* _TO BE DONE_:
1. Please write out the wood stove thread word for word, starting at "Highbeam (or anyone" and ending at "in. Seems normal.".
2. Continue the wood stove thread from the point where it stops.

* _TEXT SHOWN_:
====================

Highbeam (or anyone else),

Did you notice "cracking / expanding" sounds from your Heritage when burning? I've noticed it this morning and figure it is completely normal. They aren't big cracking noises or anything, just sounds like metal expanding and contracting.
 
Oh yeah, these things tick and pop just like any stove. The pipe makes ticks and pops too. All happen mostly during warm up.
 
Oh yeah, these things tick and pop just like any stove. The pipe makes ticks and pops too. Happen mostly during warm up.
 
My Heritage ran well for the whole night last night, and fired right up from coals this morning. It was about 29F out, and 60-65 indoors. I was impatient trying to get it settled in this morning, but Woodstove Wife to the rescue and all was well. It popped and tinked a lot last night as I was getting it settled in. Seems normal.
 
I put about 3 logs on last night when the stove top was at 300 and turned the air-intake down to about 10-15% open. The secondary burn was really rolling for a little while, and the stove stayed around 300. The flames then finally went out leaving the wood just glowing. I left the stove that way and went to bed. The baby started crying around 5:00 so I got up and checked on her. It was 30 degress outside and 75 near the stove and kids rooms (about 70 in our room). The logs were mostly burned up with a nice bed of glowing coals remaining. The stove top was about 200 degress. I put another log on to try and keep the temp around 75 in that room. I went back to bed and woke up again at 7:15. The stove top was still at 200 and the room was still at 75.

Hopefully I'm not burning too slow. I get the fire really roaring 1-2 times a day, but the rest of the time it just glows red. I can't keep the window clean either...

P.S. - Pictures should be up TONIGHT. My laptop hard drive died on me yesterday, so I've mainly be working on restoring my system. I inspected the chimney top yesterday and took some pictures of it as well that I'll post. There is defintely some "junk" in there, but I think it's doing pretty good! Hopefully the pictures can help you guys determine if I'm burning clean enough and good enough wood :)

Pictures are coming, pictures are coming...
 
The stove sounds like it is working very well for you. The stove temps seem low to me though. I can't really even get a good rolling secondary until after 300 on a good day and the stove doesn't really make a lot of heat until 400 and up. Perhaps your thermometer is reading low overall. 200 is pretty cold. Can you hold your hand on it? I wonder if there is a way to test for calibration.

Looking forward to the pictures.
 
I also have a Heritage. The only thing that comes to mind regarding the draft/temperature issue is the chimney height. I think the minimum is 13' for the Heritage. I'm well above that height and still occasionally have draft issues. You're way ahead of me in terms of the initial pipe out of the stove going straight up. Mine's a right angle to the wall that I had to make up in chimney height. Just throwing it out there. I wanted my stove in a corner too, but elected for a wall where the chimney would be closer to the apex of the roof. It made for much easier cleaning. I wish I could have done your setup.

====================

* _DATA RECORDS_:
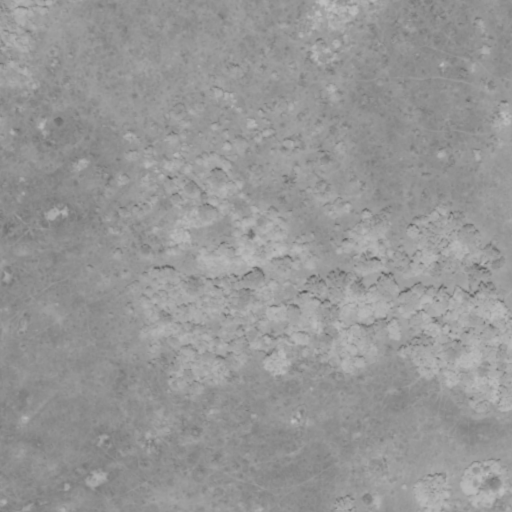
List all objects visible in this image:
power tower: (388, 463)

====================

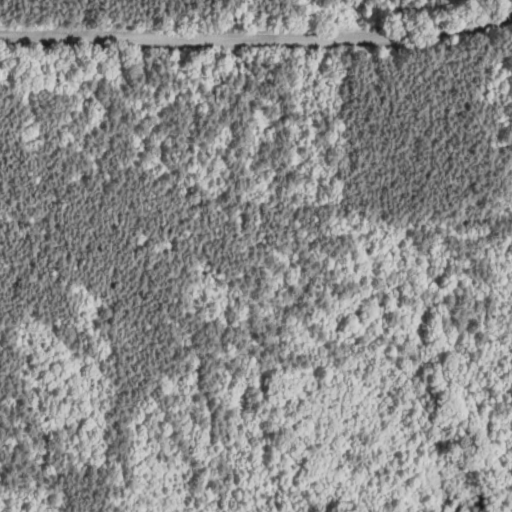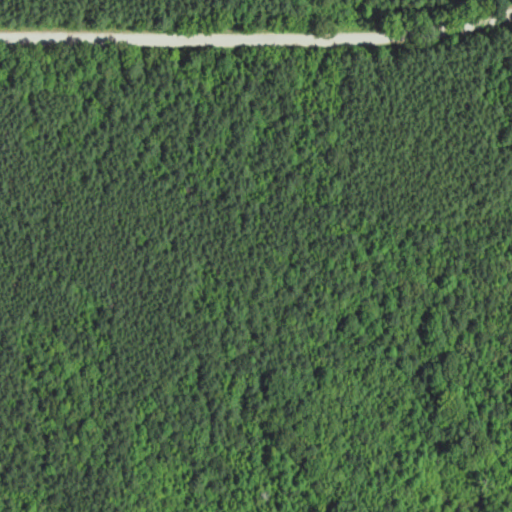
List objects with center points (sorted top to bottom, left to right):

====================

* _TASK RESPONSES_:
1.
Highbeam (or anyone else),

Did you notice "cracking / expanding" sounds from your Heritage when burning? I've noticed it this morning and figure it is completely normal. They aren't big cracking noises or anything, just sounds like metal expanding and contracting.
 
Oh yeah, these things tick and pop just like any stove. The pipe makes ticks and pops too. All happen mostly during warm up.
 
Oh yeah, these things tick and pop just like any stove. The pipe makes ticks and pops too. Happen mostly during warm up.
 
My Heritage ran well for the whole night last night, and fired right up from coals this morning. It was about 29F out, and 60-65 indoors. I was impatient trying to get it settled in this morning, but Woodstove Wife to the rescue and all was well. It popped and tinked a lot last night as I was getting it settled in. Seems normal.

2.
Highbeam,

I wonder if my thermometer is off. If so, when I had it up to 400, it may have REALLY been hot! At 200 I can touch the stove top and not get instantly burnt, but it's still hot. When it reads 325+, I really can't touch it unless I want to get burnt a little. I was thinking of installing a probe thermometer. Any suggestions on a good probe and where to get it?

Rudy,

I seem to have wonderful draft as I get nice tall flames just minutes after starting up the kindling. I can also have the side-door open and get absolutely no smoke come out of the firebox. When the fire is producing smoke, it looks like a vacuum is sucking it up the chimney. As far as the height requirement, I'm not sure if that includes the stove pipe as well. If so, my entire venting system is 14' (5' stove pipe + 9' chimney). I can't imagine having a requirement of a 13' and it just being the chimney sections only (but what do I know?!).
 
Perhaps dunk the thermometer in boiling water to check against that temperatuer or put it in the oven at a normal 350 to make sure the rutland rolls up to 350. Make some cookies while you're at it. I suppose everyone's pain threshold is different but I can touch mine pretty easily at 325, even sweeping off the dust from the stove top with my hand. Maybe my thermometer is reading high? Ours seem to be different though since I know that at 200 my stove is not hot to touch.

Chimney measurement is from the stove's collar. The interior pipe is included. Some other brands even measure the chimney length from the firebox floor.

Many folks seem to love the condar probe thermo. However, a probe thermo is not what you want to measure heat output and overfire temps. A probe is great in addition to a stove top meter though. Be sure that the stove top meter is setting on the soap. Many online places for the probe.
 
When I came home from work today my wife had dinner in the oven at 325. I put the thermo in the oven and in about 2 minutes it was reading about 340-350. We then turned it up to 400 and waited about 5 minutes. The thermo read 400 exactly. So, I think my thermo is good...

My stove is definitely hot to the touch even at 200. I could probably put my hand on the stove for 1/2 a second.
 
Uh oh. I had better do the same test. Maybe I can get some cookies out of the deal!
 
Well... my laptop hard-drive crashed and then my PC decided to crash as well! So, I've been restoring in my free time, but I finally have time to upload some pictures and continue this thread for it's original purpose.


After the micore board was done, I added some Durock for extra rigidity, a little extra insulation, and basically a tile-backer. I used 1/2" Durock and screwed some concrete screws through all the layers into the frame.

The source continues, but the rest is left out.